> Goals
A. Extract from the beekeeping passage below the stretch from "The other drawback" through "queen is unsuccessful.", copying it word for word.
B. Count the lines in the rows below that contain the string "kern", treating the match as case-sensitive, and give only the number.

> Source passage
--------------------------------------------------

The other drawback of this method is that from the time of removing the old queen to the time the new queen starts to lay eggs can be three to four weeks. During this time the bees do not usually do much work and may get tetchy. To be on the safe side, it is always a good idea to keep the old queen in a small nucleus colony in case something goes wrong and the new queen is unsuccessful.

A swarm of bees contains only bees. It cannot take any developing brood with it. So if the beekeeper can manipulate the colony by removing the brood, the colony will respond by acting as if it had swarmed naturally and will settle down.

Not surprisingly, this method is referred to as an 'artificial swarm'. Pagden's is the classic method of making an artificial swarm and it is detailed in most text-books. The main problem for new beekeepers is that a second hive is needed, and it works best with drawn comb rather than foundation. This method divides one colony into two and the hives stand side by side.

The colonies can remain separate if you want to increase colony numbers, alternatively the two parts can be reunited later on in the season headed by the new queen. Heddon's method is an improvement on Pagden's, and usually gives a bigger honey crop but it does involve a bit more work.

--------------------------------------------------

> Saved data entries
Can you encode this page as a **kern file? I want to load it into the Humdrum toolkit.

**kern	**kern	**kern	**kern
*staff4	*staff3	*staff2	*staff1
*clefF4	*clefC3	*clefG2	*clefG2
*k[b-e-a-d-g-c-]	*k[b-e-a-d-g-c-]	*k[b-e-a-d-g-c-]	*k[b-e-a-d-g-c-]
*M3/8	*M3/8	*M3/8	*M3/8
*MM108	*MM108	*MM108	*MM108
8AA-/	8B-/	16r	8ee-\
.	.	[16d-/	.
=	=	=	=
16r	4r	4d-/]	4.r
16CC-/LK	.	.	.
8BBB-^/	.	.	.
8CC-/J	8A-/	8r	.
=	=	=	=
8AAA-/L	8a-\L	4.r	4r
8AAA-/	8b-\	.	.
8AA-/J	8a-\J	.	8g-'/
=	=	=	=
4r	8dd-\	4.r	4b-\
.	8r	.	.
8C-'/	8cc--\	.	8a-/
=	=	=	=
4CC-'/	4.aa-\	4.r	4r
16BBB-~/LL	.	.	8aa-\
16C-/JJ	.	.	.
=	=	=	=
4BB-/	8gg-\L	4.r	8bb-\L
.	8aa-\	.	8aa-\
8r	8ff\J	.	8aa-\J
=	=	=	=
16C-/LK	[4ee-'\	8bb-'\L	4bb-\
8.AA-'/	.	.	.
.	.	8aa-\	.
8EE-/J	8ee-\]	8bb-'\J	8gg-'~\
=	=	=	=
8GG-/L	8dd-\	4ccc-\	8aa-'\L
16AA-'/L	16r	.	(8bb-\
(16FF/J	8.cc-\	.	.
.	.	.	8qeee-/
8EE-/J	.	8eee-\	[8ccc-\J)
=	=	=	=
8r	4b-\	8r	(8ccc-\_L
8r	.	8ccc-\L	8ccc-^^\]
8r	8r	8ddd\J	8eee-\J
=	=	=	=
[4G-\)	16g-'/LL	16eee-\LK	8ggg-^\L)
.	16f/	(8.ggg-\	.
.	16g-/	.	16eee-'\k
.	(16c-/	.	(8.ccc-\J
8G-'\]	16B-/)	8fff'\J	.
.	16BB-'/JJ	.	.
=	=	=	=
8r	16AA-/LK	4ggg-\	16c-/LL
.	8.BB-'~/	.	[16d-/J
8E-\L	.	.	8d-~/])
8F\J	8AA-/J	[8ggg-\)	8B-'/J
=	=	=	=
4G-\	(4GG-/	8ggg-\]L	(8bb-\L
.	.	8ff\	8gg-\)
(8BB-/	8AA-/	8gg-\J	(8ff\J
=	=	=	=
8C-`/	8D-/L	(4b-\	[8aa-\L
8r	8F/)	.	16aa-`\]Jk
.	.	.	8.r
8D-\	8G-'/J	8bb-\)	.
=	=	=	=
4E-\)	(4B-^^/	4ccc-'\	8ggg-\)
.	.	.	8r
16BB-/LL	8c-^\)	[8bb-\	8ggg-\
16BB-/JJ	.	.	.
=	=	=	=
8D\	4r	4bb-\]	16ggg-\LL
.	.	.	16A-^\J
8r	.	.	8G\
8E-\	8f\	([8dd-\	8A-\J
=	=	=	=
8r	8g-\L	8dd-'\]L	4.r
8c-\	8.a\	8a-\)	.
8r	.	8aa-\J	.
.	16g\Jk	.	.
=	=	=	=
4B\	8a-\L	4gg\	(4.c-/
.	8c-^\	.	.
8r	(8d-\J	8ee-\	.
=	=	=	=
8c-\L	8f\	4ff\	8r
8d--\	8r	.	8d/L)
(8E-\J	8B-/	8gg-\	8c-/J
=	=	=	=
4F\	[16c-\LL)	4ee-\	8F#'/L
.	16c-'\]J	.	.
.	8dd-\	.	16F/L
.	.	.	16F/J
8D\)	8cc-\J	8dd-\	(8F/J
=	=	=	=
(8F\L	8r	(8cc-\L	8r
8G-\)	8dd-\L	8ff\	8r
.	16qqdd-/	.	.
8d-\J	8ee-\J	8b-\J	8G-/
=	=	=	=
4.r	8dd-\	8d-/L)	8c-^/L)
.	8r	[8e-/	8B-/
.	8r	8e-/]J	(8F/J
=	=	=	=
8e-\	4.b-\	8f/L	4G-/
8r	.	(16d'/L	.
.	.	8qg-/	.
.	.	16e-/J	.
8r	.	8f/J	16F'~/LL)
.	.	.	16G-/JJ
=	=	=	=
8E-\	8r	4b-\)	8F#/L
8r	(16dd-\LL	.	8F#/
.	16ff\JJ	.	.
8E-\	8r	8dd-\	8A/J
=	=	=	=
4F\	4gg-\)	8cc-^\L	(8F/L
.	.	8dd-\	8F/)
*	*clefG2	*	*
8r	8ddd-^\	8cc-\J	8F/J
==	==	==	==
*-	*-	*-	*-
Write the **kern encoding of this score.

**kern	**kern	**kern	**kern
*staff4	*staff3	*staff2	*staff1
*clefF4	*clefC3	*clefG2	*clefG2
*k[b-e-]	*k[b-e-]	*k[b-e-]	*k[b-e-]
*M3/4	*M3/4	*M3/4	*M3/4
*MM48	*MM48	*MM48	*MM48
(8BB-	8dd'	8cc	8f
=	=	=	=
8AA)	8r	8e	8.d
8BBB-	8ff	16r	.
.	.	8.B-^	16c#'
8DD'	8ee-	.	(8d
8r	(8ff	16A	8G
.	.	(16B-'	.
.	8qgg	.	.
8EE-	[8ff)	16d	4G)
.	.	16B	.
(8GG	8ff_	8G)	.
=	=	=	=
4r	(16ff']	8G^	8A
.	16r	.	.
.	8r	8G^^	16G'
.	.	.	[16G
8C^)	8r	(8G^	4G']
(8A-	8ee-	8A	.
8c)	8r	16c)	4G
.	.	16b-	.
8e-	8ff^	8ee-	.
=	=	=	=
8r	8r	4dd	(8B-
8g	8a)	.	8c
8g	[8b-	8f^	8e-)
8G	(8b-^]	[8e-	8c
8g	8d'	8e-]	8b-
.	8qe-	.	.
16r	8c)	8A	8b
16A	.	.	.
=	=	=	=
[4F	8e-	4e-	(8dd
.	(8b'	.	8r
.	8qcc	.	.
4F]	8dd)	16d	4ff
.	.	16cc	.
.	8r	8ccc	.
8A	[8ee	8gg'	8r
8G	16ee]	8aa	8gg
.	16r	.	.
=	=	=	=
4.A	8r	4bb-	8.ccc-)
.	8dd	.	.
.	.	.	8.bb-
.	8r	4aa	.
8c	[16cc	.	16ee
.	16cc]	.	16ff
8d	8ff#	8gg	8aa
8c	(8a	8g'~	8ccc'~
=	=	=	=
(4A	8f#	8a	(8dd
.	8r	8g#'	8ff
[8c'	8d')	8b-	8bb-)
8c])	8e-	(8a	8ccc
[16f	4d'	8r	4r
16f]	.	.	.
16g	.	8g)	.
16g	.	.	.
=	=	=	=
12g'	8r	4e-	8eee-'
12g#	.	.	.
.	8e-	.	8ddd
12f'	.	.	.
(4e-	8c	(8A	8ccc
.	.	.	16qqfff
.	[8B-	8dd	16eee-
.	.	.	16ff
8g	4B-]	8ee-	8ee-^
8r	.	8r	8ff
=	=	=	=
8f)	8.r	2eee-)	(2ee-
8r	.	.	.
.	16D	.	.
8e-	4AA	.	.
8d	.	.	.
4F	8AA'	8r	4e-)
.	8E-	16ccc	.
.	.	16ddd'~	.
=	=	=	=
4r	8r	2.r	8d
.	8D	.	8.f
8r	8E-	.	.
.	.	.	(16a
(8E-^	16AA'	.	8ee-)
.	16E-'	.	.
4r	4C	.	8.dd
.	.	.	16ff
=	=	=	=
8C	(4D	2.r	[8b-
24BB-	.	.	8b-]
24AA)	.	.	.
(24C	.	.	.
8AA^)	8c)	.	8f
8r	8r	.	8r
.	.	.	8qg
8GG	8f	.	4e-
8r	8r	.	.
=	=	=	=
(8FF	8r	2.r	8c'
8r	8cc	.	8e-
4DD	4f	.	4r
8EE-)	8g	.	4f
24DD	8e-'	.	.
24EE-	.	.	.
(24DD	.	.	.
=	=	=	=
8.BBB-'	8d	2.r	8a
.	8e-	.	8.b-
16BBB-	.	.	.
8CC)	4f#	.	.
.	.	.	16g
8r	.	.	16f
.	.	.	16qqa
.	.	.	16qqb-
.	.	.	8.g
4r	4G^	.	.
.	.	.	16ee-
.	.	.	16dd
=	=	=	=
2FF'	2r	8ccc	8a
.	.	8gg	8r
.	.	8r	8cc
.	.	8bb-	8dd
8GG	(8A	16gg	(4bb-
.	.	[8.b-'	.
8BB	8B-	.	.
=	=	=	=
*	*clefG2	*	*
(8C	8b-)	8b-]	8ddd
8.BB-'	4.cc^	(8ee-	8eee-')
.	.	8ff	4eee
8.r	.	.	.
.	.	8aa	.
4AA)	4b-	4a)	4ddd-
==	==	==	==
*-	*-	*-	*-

--------------------------------------------------

> The replies
A.
The other drawback of this method is that from the time of removing the old queen to the time the new queen starts to lay eggs can be three to four weeks. During this time the bees do not usually do much work and may get tetchy. To be on the safe side, it is always a good idea to keep the old queen in a small nucleus colony in case something goes wrong and the new queen is unsuccessful.

B. 4